Extending the ALD


For basic extension, add a conditional statement to helpers.create_and_launch_job, i.e.:

if args["job_system"] == "slurm":

    # Do what is currently implemented

elif args["job_system"] == "your_new_scheduler_name":

    # Use current implementation as template and modify for your scheduler

else:

    print "ERROR: Unrecognized scheduler: ", args["job_system"]
    exit()

and make similar edits to helpers.wait_for_job and helpers.wait_for_jobs. Search for “srun” in *.py files to check for compatibility with your system. When running, set HPC_SYSTEM=your_new_scheduler_name

To add support for cluster-based active learning, additional utilities/new*sh files will need to be added and properly selected for in cluster.py

Adding a new labeling method

To add a new labeling method, edit the following scripts:

  • main.py

  • qm_driver.py

  • verify_config.py

Additionally, create a new Python script to be read by qm_driver.py to perform the relabeling. Follow the same code structure as existing *_driver.py scripts e.g. vasp_driver.py. Update verify_config.py and main.py so that your new driver’s required variables are defined, briefly explained, and assigned default values.

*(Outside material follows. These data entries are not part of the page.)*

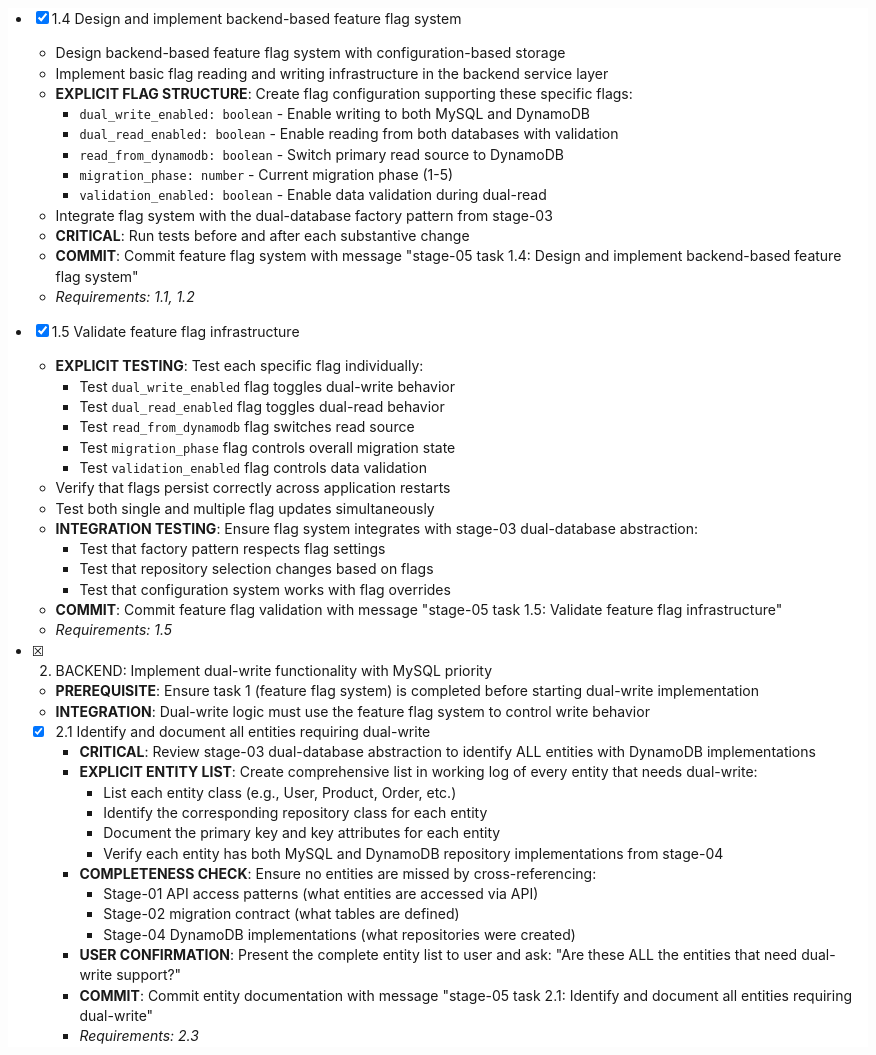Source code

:   - [x] 1.4 Design and implement backend-based feature flag system
    - Design backend-based feature flag system with configuration-based storage
    - Implement basic flag reading and writing infrastructure in the backend service layer
    - **EXPLICIT FLAG STRUCTURE**: Create flag configuration supporting these specific flags:
      - `dual_write_enabled: boolean` - Enable writing to both MySQL and DynamoDB
      - `dual_read_enabled: boolean` - Enable reading from both databases with validation
      - `read_from_dynamodb: boolean` - Switch primary read source to DynamoDB
      - `migration_phase: number` - Current migration phase (1-5)
      - `validation_enabled: boolean` - Enable data validation during dual-read
    - Integrate flag system with the dual-database factory pattern from stage-03
    - **CRITICAL**: Run tests before and after each substantive change
    - **COMMIT**: Commit feature flag system with message "stage-05 task 1.4: Design and implement backend-based feature flag system"
    - _Requirements: 1.1, 1.2_

  - [x] 1.5 Validate feature flag infrastructure
    - **EXPLICIT TESTING**: Test each specific flag individually:
      - Test `dual_write_enabled` flag toggles dual-write behavior
      - Test `dual_read_enabled` flag toggles dual-read behavior  
      - Test `read_from_dynamodb` flag switches read source
      - Test `migration_phase` flag controls overall migration state
      - Test `validation_enabled` flag controls data validation
    - Verify that flags persist correctly across application restarts
    - Test both single and multiple flag updates simultaneously
    - **INTEGRATION TESTING**: Ensure flag system integrates with stage-03 dual-database abstraction:
      - Test that factory pattern respects flag settings
      - Test that repository selection changes based on flags
      - Test that configuration system works with flag overrides
    - **COMMIT**: Commit feature flag validation with message "stage-05 task 1.5: Validate feature flag infrastructure"
    - _Requirements: 1.5_

- [x] 2. BACKEND: Implement dual-write functionality with MySQL priority
  - **PREREQUISITE**: Ensure task 1 (feature flag system) is completed before starting dual-write implementation
  - **INTEGRATION**: Dual-write logic must use the feature flag system to control write behavior
  - [x] 2.1 Identify and document all entities requiring dual-write
    - **CRITICAL**: Review stage-03 dual-database abstraction to identify ALL entities with DynamoDB implementations
    - **EXPLICIT ENTITY LIST**: Create comprehensive list in working log of every entity that needs dual-write:
      - List each entity class (e.g., User, Product, Order, etc.)
      - Identify the corresponding repository class for each entity
      - Document the primary key and key attributes for each entity
      - Verify each entity has both MySQL and DynamoDB repository implementations from stage-04
    - **COMPLETENESS CHECK**: Ensure no entities are missed by cross-referencing:
      - Stage-01 API access patterns (what entities are accessed via API)
      - Stage-02 migration contract (what tables are defined)
      - Stage-04 DynamoDB implementations (what repositories were created)
    - **USER CONFIRMATION**: Present the complete entity list to user and ask: "Are these ALL the entities that need dual-write support?"
    - **COMMIT**: Commit entity documentation with message "stage-05 task 2.1: Identify and document all entities requiring dual-write"
    - _Requirements: 2.3_
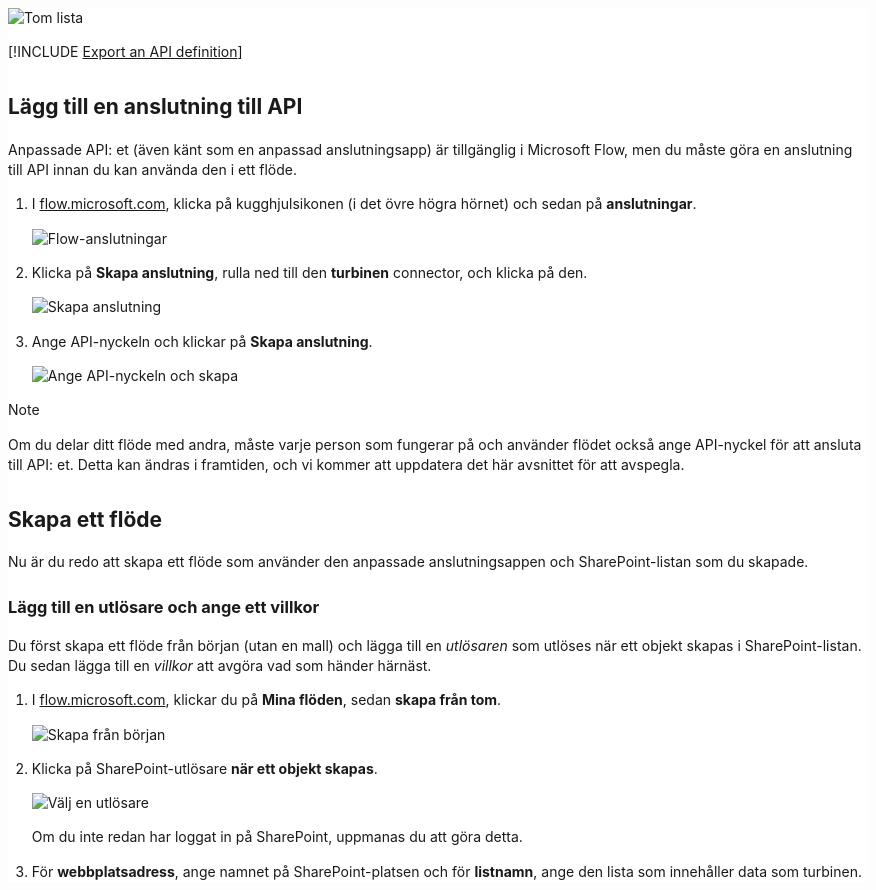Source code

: ![Tom lista](media/functions-flow-scenario/empty-list.png)

[!INCLUDE [Export an API definition](../../includes/functions-export-api-definition.md)]

## <a name="add-a-connection-to-the-api"></a>Lägg till en anslutning till API
Anpassade API: et (även känt som en anpassad anslutningsapp) är tillgänglig i Microsoft Flow, men du måste göra en anslutning till API innan du kan använda den i ett flöde.

1. I [flow.microsoft.com](https://flow.microsoft.com), klicka på kugghjulsikonen (i det övre högra hörnet) och sedan på **anslutningar**.

    ![Flow-anslutningar](media/functions-flow-scenario/flow-connections.png)

1. Klicka på **Skapa anslutning**, rulla ned till den **turbinen** connector, och klicka på den.

    ![Skapa anslutning](media/functions-flow-scenario/create-connection.png)

1. Ange API-nyckeln och klickar på **Skapa anslutning**.

    ![Ange API-nyckeln och skapa](media/functions-flow-scenario/api-key.png)

> [!NOTE]
> Om du delar ditt flöde med andra, måste varje person som fungerar på och använder flödet också ange API-nyckel för att ansluta till API: et. Detta kan ändras i framtiden, och vi kommer att uppdatera det här avsnittet för att avspegla.


## <a name="create-a-flow"></a>Skapa ett flöde

Nu är du redo att skapa ett flöde som använder den anpassade anslutningsappen och SharePoint-listan som du skapade.

### <a name="add-a-trigger-and-specify-a-condition"></a>Lägg till en utlösare och ange ett villkor

Du först skapa ett flöde från början (utan en mall) och lägga till en *utlösaren* som utlöses när ett objekt skapas i SharePoint-listan. Du sedan lägga till en *villkor* att avgöra vad som händer härnäst.

1. I [flow.microsoft.com](https://flow.microsoft.com), klickar du på **Mina flöden**, sedan **skapa från tom**.

    ![Skapa från början](media/functions-flow-scenario/create-from-blank.png)

2. Klicka på SharePoint-utlösare **när ett objekt skapas**.

    ![Välj en utlösare](media/functions-flow-scenario/choose-trigger.png)

    Om du inte redan har loggat in på SharePoint, uppmanas du att göra detta.

3. För **webbplatsadress**, ange namnet på SharePoint-platsen och för **listnamn**, ange den lista som innehåller data som turbinen.
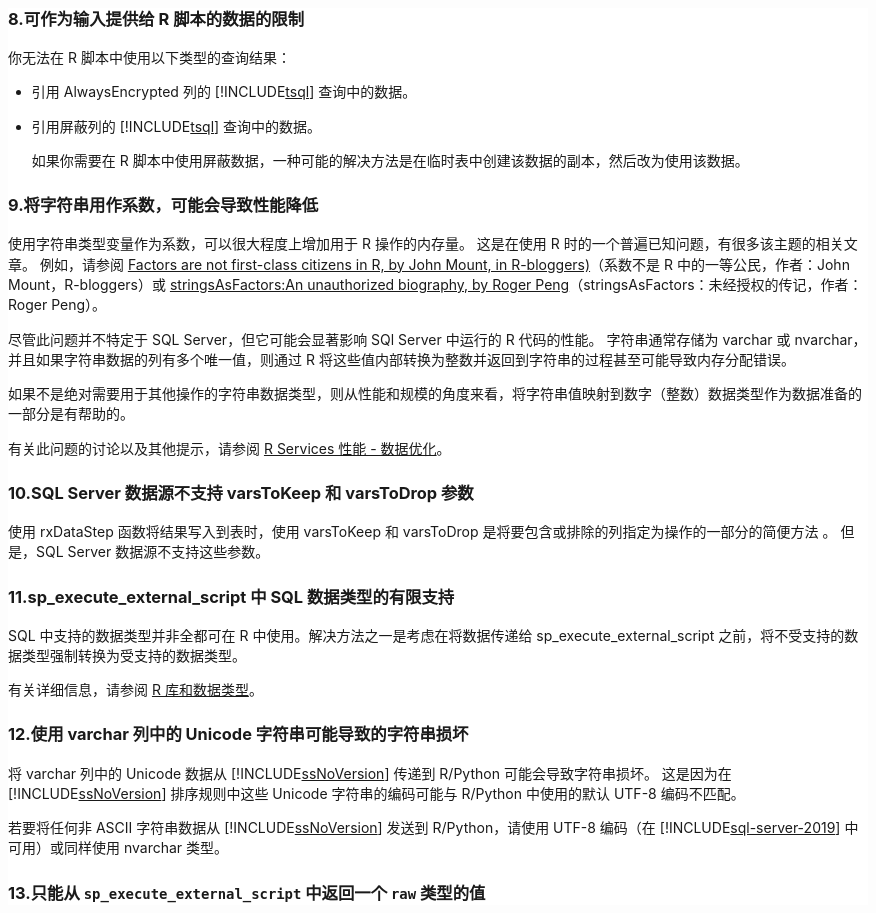 ### <a name="8-restrictions-on-data-that-can-be-provided-as-input-to-an-r-script"></a>8.可作为输入提供给 R 脚本的数据的限制

你无法在 R 脚本中使用以下类型的查询结果：

- 引用 AlwaysEncrypted 列的 [!INCLUDE[tsql](../../includes/tsql-md.md)] 查询中的数据。
  
- 引用屏蔽列的 [!INCLUDE[tsql](../../includes/tsql-md.md)] 查询中的数据。
  
     如果你需要在 R 脚本中使用屏蔽数据，一种可能的解决方法是在临时表中创建该数据的副本，然后改为使用该数据。

### <a name="9-use-of-strings-as-factors-can-lead-to-performance-degradation"></a>9.将字符串用作系数，可能会导致性能降低

使用字符串类型变量作为系数，可以很大程度上增加用于 R 操作的内存量。 这是在使用 R 时的一个普遍已知问题，有很多该主题的相关文章。 例如，请参阅 [Factors are not first-class citizens in R, by John Mount, in R-bloggers)](https://www.r-bloggers.com/factors-are-not-first-class-citizens-in-r/)（系数不是 R 中的一等公民，作者：John Mount，R-bloggers）或 [stringsAsFactors:An unauthorized biography, by Roger Peng](https://simplystatistics.org/2015/07/24/stringsasfactors-an-unauthorized-biography/)（stringsAsFactors：未经授权的传记，作者：Roger Peng）。 

尽管此问题并不特定于 SQL Server，但它可能会显著影响 SQl Server 中运行的 R 代码的性能。 字符串通常存储为 varchar 或 nvarchar，并且如果字符串数据的列有多个唯一值，则通过 R 将这些值内部转换为整数并返回到字符串的过程甚至可能导致内存分配错误。

如果不是绝对需要用于其他操作的字符串数据类型，则从性能和规模的角度来看，将字符串值映射到数字（整数）数据类型作为数据准备的一部分是有帮助的。

有关此问题的讨论以及其他提示，请参阅 [R Services 性能 - 数据优化](../r/r-and-data-optimization-r-services.md)。

### <a name="10-arguments-varstokeep-and-varstodrop-are-not-supported-for-sql-server-data-sources"></a>10.SQL Server 数据源不支持 varsToKeep 和 varsToDrop 参数  

使用 rxDataStep 函数将结果写入到表时，使用 varsToKeep 和 varsToDrop 是将要包含或排除的列指定为操作的一部分的简便方法   。 但是，SQL Server 数据源不支持这些参数。

### <a name="11-limited-support-for-sql-data-types-in-sp_execute_external_script"></a>11.sp\_execute\_external\_script 中 SQL 数据类型的有限支持

SQL 中支持的数据类型并非全都可在 R 中使用。解决方法之一是考虑在将数据传递给 sp\_execute\_external\_script 之前，将不受支持的数据类型强制转换为受支持的数据类型。

有关详细信息，请参阅 [R 库和数据类型](../r/r-libraries-and-data-types.md)。

### <a name="12-possible-string-corruption-using-unicode-strings-in-varchar-columns"></a>12.使用 varchar 列中的 Unicode 字符串可能导致的字符串损坏

将 varchar 列中的 Unicode 数据从 [!INCLUDE[ssNoVersion](../../includes/ssnoversion-md.md)] 传递到 R/Python 可能会导致字符串损坏。 这是因为在 [!INCLUDE[ssNoVersion](../../includes/ssnoversion-md.md)] 排序规则中这些 Unicode 字符串的编码可能与 R/Python 中使用的默认 UTF-8 编码不匹配。 

若要将任何非 ASCII 字符串数据从 [!INCLUDE[ssNoVersion](../../includes/ssnoversion-md.md)] 发送到 R/Python，请使用 UTF-8 编码（在 [!INCLUDE[sql-server-2019](../../includes/sssqlv15-md.md)] 中可用）或同样使用 nvarchar 类型。

### <a name="13-only-one-value-of-type-raw-can-be-returned-from-sp_execute_external_script"></a>13.只能从 `sp_execute_external_script` 中返回一个 `raw` 类型的值
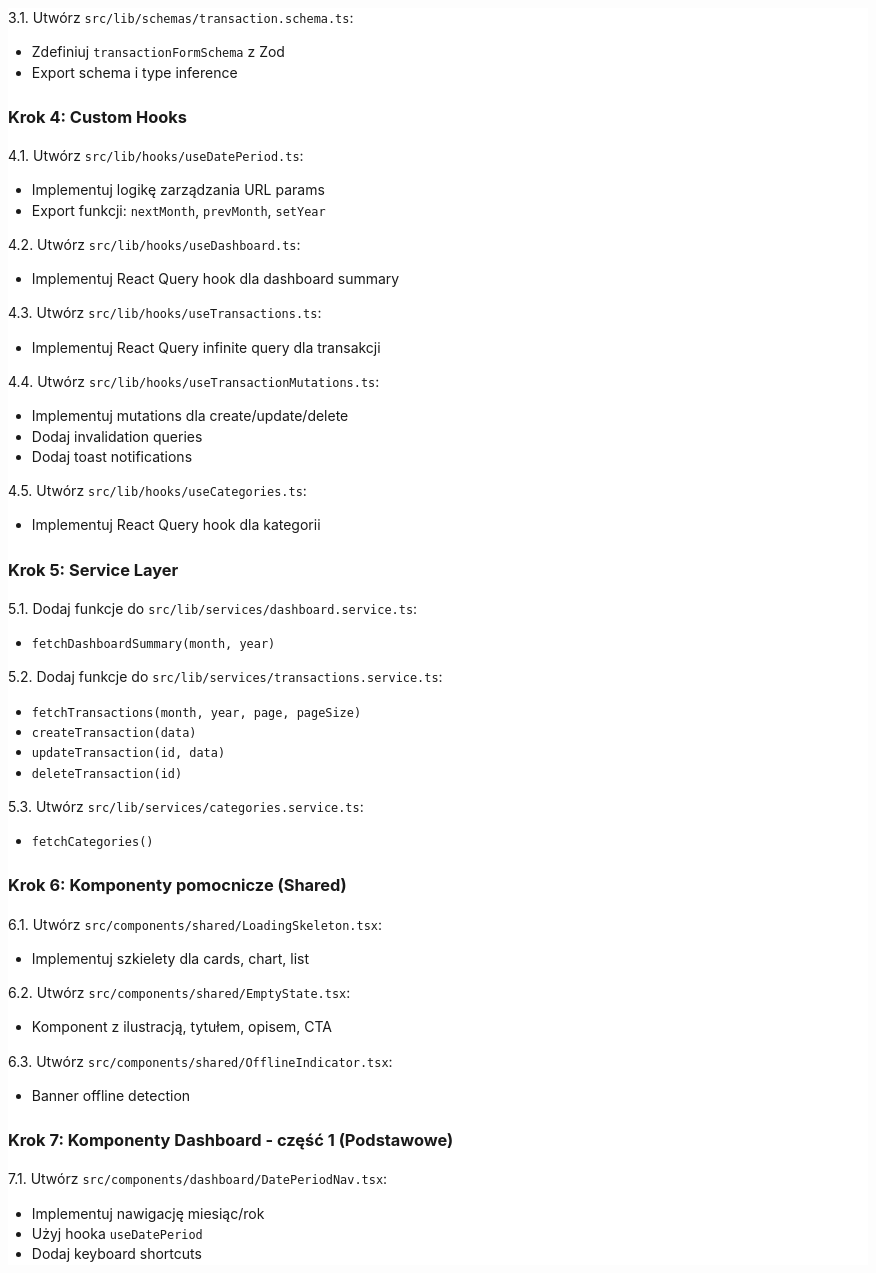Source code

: 3.1. Utwórz `src/lib/schemas/transaction.schema.ts`:
- Zdefiniuj `transactionFormSchema` z Zod
- Export schema i type inference

### Krok 4: Custom Hooks

4.1. Utwórz `src/lib/hooks/useDatePeriod.ts`:
- Implementuj logikę zarządzania URL params
- Export funkcji: `nextMonth`, `prevMonth`, `setYear`

4.2. Utwórz `src/lib/hooks/useDashboard.ts`:
- Implementuj React Query hook dla dashboard summary

4.3. Utwórz `src/lib/hooks/useTransactions.ts`:
- Implementuj React Query infinite query dla transakcji

4.4. Utwórz `src/lib/hooks/useTransactionMutations.ts`:
- Implementuj mutations dla create/update/delete
- Dodaj invalidation queries
- Dodaj toast notifications

4.5. Utwórz `src/lib/hooks/useCategories.ts`:
- Implementuj React Query hook dla kategorii

### Krok 5: Service Layer

5.1. Dodaj funkcje do `src/lib/services/dashboard.service.ts`:
- `fetchDashboardSummary(month, year)`

5.2. Dodaj funkcje do `src/lib/services/transactions.service.ts`:
- `fetchTransactions(month, year, page, pageSize)`
- `createTransaction(data)`
- `updateTransaction(id, data)`
- `deleteTransaction(id)`

5.3. Utwórz `src/lib/services/categories.service.ts`:
- `fetchCategories()`

### Krok 6: Komponenty pomocnicze (Shared)

6.1. Utwórz `src/components/shared/LoadingSkeleton.tsx`:
- Implementuj szkielety dla cards, chart, list

6.2. Utwórz `src/components/shared/EmptyState.tsx`:
- Komponent z ilustracją, tytułem, opisem, CTA

6.3. Utwórz `src/components/shared/OfflineIndicator.tsx`:
- Banner offline detection

### Krok 7: Komponenty Dashboard - część 1 (Podstawowe)

7.1. Utwórz `src/components/dashboard/DatePeriodNav.tsx`:
- Implementuj nawigację miesiąc/rok
- Użyj hooka `useDatePeriod`
- Dodaj keyboard shortcuts
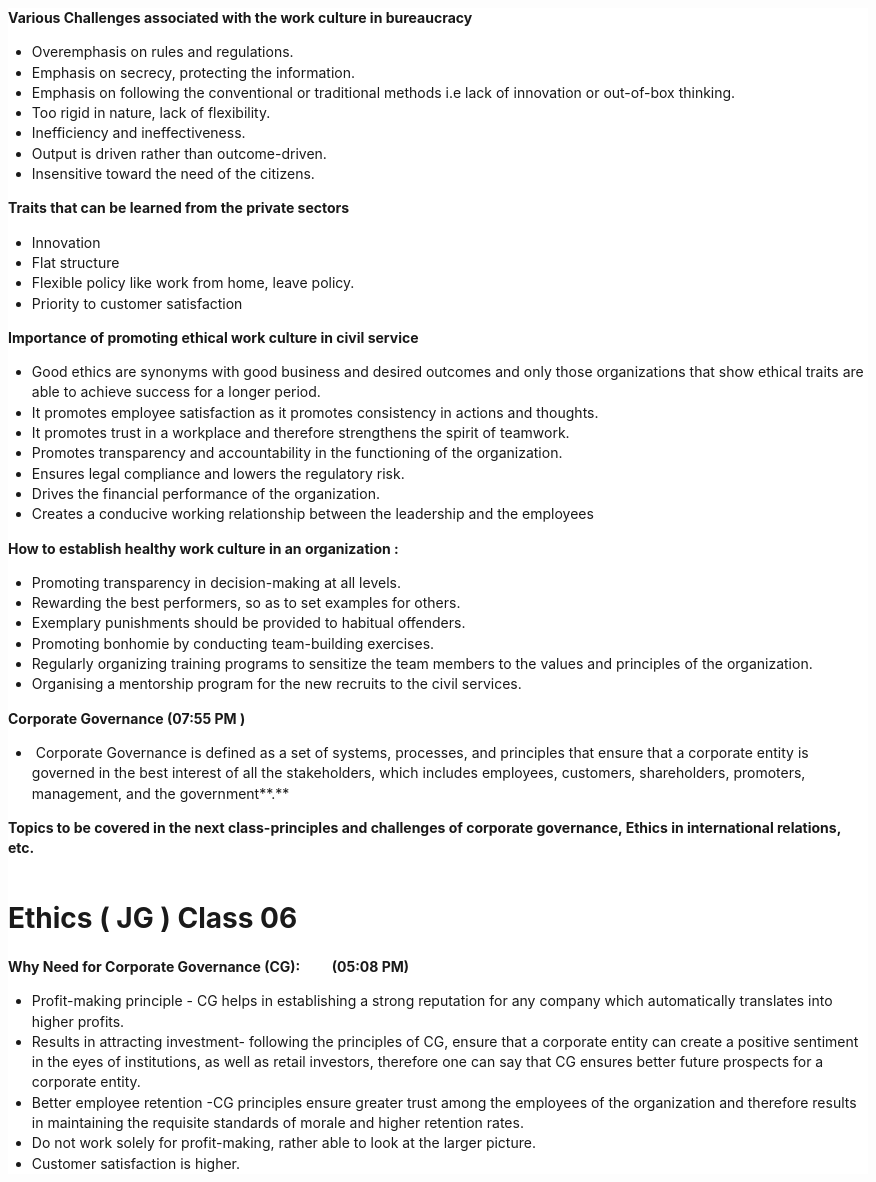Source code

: **Various Challenges associated with the work culture in bureaucracy** 

- Overemphasis on rules and regulations.
- Emphasis on secrecy, protecting the information.
- Emphasis on following the conventional or traditional methods i.e lack of innovation or out-of-box thinking.
- Too rigid in nature, lack of flexibility.
- Inefficiency and ineffectiveness.
- Output is driven rather than outcome-driven.
- Insensitive toward the need of the citizens.

**Traits that can be learned from the private sectors** 

- Innovation
- Flat structure
- Flexible policy like work from home, leave policy.
- Priority to customer satisfaction

**Importance of promoting ethical work culture in civil service** 

- Good ethics are synonyms with good business and desired outcomes and only those organizations that show ethical traits are able to achieve success for a longer period.
- It promotes employee satisfaction as it promotes consistency in actions and thoughts.
- It promotes trust in a workplace and therefore strengthens the spirit of teamwork.
- Promotes transparency and accountability in the functioning of the organization.
- Ensures legal compliance and lowers the regulatory risk.
- Drives the financial performance of the organization.
- Creates a conducive working relationship between the leadership and the employees

**How to establish healthy work culture in an organization :**

- Promoting transparency in decision-making at all levels.
- Rewarding the best performers, so as to set examples for others.
- Exemplary punishments should be provided to habitual offenders.
- Promoting bonhomie by conducting team-building exercises. 
- Regularly organizing training programs to sensitize the team members to the values and principles of the organization.
- Organising a mentorship program for the new recruits to the civil services.

**Corporate Governance (07:55 PM )**

-  Corporate Governance is defined as a set of systems, processes, and principles that ensure that a corporate entity is governed in the best interest of all the stakeholders, which includes employees, customers, shareholders, promoters, management, and the government**.**

**Topics to be covered in the next class-principles and challenges of corporate governance, Ethics in international relations, etc.**
 
# Ethics ( JG ) Class 06
 
**Why Need for Corporate Governance (CG):**        **(05:08 PM)**

- Profit-making principle - CG helps in establishing a strong reputation for any company which automatically translates into higher profits.
- Results in attracting investment- following the principles of CG, ensure that a corporate entity can create a positive sentiment in the eyes of institutions, as well as retail investors, therefore one can say that CG ensures better future prospects for a corporate entity.
- Better employee retention -CG principles ensure greater trust among the employees of the organization and therefore results in maintaining the requisite standards of morale and higher retention rates.
- Do not work solely for profit-making, rather able to look at the larger picture.
- Customer satisfaction is higher.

To commit the changes, you must provide a minimum working example using your labeling method and a successful run through the current example list for acceptance.

Adding a new MD method

To add a new MD method, edit the following scripts:

  • main.py

  • run_md.py

  • verify_config.py

Create a new Python script to be read by run_md.py to perform the MD. Follow the same code structure as other *_run_md.py scripts. Update verify_config.py and main.py so that all required variables for your new driver are defined, briefly explained, and assigned default values.

To commit the changes, provide a minimum working example using your MD method and ensure it passes the current example list.